— Texto de origen —

No es solo el aire que respiramos, ni el agua que trina ladera abajo, ni solo los árboles sabios y antiguos, los animales y plantas que pueblan la Tierra, no solo es materia lo que estamos destruyendo, no solo átomos, moléculas, células vivas. La naturaleza es luz, es música que suena en las tardes cálidas, que retumba en las noches tormentosas, son las hojas de los árboles acariciándose unas a otras al ritmo del viento. La naturaleza son los colores de un atardecer, un sol rojo en el horizonte, un suspiro y un beso. Un paseo a la orilla del mar es la forma más bella de la soledad o del amor. Pasear por un bosque es como sumergirse en un baño sanador, de cuerpo y espíritu.

No hay felicidad más pura que tenderse a la sombra de un árbol y escucharlo bailar con el viento. Nada más tierno que un loris lento pigmeo. La libertad es un caballo color melcocha. La vida de las mariposas es un cuento de hadas, los superhéroes nacieron de los jaguares, nuestras grandes orquestas anhelan ser pájaros al atardecer.

La naturaleza es cruel y misericordiosa, es caos y armonía, enorme y mínima. Cómo no amar las hojas que nacen en primavera con ese verde tan fresco que parece risa de niñas, cómo no amarlas cuando en otoño embellecen hasta su propia muerte. Tomarlas en brazos una a una, hojas largas y anchas, con puntas y ondas, rojas, ocres, amarillas, desplegarlas sobre la banca de un parque como en un museo que desaparecerá con el viento, como acabaremos todos. La naturaleza nos enseña a morir.

La naturaleza nos enseña a vivir. Nos sana, nos alegra, nos despierta y adormece. La naturaleza nos enseña a vivir en comunidad. Los árboles se protegen unos a otros: basta que una jirafa coma las hojas de uno para que este envíe su mensaje con ayuda del viento, un código químico que los otros descifran e inmediatamente llenan sus hojas de sustancias amargas. Pero las jirafas son astutas, van de árbol en árbol, a contraviento.

La naturaleza nos enseña a sobrevivir, a escuchar, observar, oler, sentir. La naturaleza nos alimenta sin pedirnos más que trabajo y paciencia. Pero la naturaleza no existe para servirnos. Ni nos pertenece. No la creamos y sin embargo la estamos destruyendo. Cavamos nuestra propia tumba. La naturaleza no es solamente el aire que respiramos, el agua que bebemos, la comida que consumimos. La naturaleza es el alma del mundo, es un lenguaje divino, es la posibilidad de la felicidad más pura, de la tristeza más bella, de los atardeceres de verano y las lluvias de otoño, es andar entre los árboles y amar entre las flores, es conversar con los animales y jugar a que nos hacemos compañía. La naturaleza no solamente mantiene vivo nuestro cuerpo sino también nuestro espíritu.

[Registros del conjunto de datos]
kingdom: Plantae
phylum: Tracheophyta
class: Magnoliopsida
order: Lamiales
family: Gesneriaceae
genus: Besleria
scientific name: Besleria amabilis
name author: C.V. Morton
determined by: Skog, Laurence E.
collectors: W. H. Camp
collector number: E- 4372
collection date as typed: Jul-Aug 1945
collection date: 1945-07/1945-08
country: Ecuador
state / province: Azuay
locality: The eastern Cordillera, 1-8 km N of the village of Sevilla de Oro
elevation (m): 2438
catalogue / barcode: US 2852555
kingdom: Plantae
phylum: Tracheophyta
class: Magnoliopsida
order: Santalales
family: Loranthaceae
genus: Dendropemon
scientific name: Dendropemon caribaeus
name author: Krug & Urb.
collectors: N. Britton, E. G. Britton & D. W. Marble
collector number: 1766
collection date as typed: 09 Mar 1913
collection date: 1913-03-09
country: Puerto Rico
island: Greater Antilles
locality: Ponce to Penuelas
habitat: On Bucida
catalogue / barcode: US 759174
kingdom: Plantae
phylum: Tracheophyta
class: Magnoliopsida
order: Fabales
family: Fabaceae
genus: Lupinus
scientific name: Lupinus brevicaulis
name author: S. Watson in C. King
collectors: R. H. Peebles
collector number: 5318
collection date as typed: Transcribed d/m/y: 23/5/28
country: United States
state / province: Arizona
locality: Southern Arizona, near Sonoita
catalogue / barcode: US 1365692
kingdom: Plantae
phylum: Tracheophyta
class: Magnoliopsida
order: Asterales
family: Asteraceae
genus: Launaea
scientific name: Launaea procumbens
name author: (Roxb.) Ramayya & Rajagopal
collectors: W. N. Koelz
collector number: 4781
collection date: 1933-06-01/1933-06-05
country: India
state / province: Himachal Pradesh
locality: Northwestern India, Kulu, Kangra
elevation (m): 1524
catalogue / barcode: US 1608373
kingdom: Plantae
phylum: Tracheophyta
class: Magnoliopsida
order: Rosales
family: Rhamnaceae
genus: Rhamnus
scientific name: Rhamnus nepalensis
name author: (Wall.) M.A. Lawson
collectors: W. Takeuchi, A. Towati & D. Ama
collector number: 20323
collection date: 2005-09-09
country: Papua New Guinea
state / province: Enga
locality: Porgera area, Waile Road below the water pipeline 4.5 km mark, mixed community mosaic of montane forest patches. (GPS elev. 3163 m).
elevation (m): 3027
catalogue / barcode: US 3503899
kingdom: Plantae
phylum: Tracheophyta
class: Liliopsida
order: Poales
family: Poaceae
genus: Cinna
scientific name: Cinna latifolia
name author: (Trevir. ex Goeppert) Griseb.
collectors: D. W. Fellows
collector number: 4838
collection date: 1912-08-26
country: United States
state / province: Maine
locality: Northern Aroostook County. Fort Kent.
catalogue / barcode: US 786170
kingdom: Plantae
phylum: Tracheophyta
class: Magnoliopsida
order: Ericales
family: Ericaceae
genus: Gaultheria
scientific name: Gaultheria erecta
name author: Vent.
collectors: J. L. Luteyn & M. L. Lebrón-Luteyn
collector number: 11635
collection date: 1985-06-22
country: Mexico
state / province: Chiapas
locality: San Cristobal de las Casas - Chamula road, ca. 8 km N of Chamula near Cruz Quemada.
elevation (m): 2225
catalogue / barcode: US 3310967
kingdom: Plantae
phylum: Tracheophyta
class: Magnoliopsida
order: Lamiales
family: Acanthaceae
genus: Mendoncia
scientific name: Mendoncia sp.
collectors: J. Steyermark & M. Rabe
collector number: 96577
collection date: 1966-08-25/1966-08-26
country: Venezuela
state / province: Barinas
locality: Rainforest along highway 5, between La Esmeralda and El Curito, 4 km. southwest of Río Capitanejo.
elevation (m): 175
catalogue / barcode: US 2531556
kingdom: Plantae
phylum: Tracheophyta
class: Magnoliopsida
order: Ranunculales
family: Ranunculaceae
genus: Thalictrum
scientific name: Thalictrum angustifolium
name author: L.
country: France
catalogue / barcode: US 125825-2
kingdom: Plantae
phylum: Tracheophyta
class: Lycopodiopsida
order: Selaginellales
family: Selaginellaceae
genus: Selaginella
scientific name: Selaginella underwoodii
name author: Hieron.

— Objetivos —
**a.** Traduce al inglés esta oración del texto sobre la naturaleza: «Un paseo a la orilla del mar es la forma más bella de la soledad o del amor».
**b.** Reproduce sin cambios el pasaje del texto sobre la naturaleza que va desde «La naturaleza es cruel» hasta «enseña a morir.».

— Soluciones —
**a.** A walk along the seashore is the most beautiful form of solitude or of love.

**b.**
La naturaleza es cruel y misericordiosa, es caos y armonía, enorme y mínima. Cómo no amar las hojas que nacen en primavera con ese verde tan fresco que parece risa de niñas, cómo no amarlas cuando en otoño embellecen hasta su propia muerte. Tomarlas en brazos una a una, hojas largas y anchas, con puntas y ondas, rojas, ocres, amarillas, desplegarlas sobre la banca de un parque como en un museo que desaparecerá con el viento, como acabaremos todos. La naturaleza nos enseña a morir.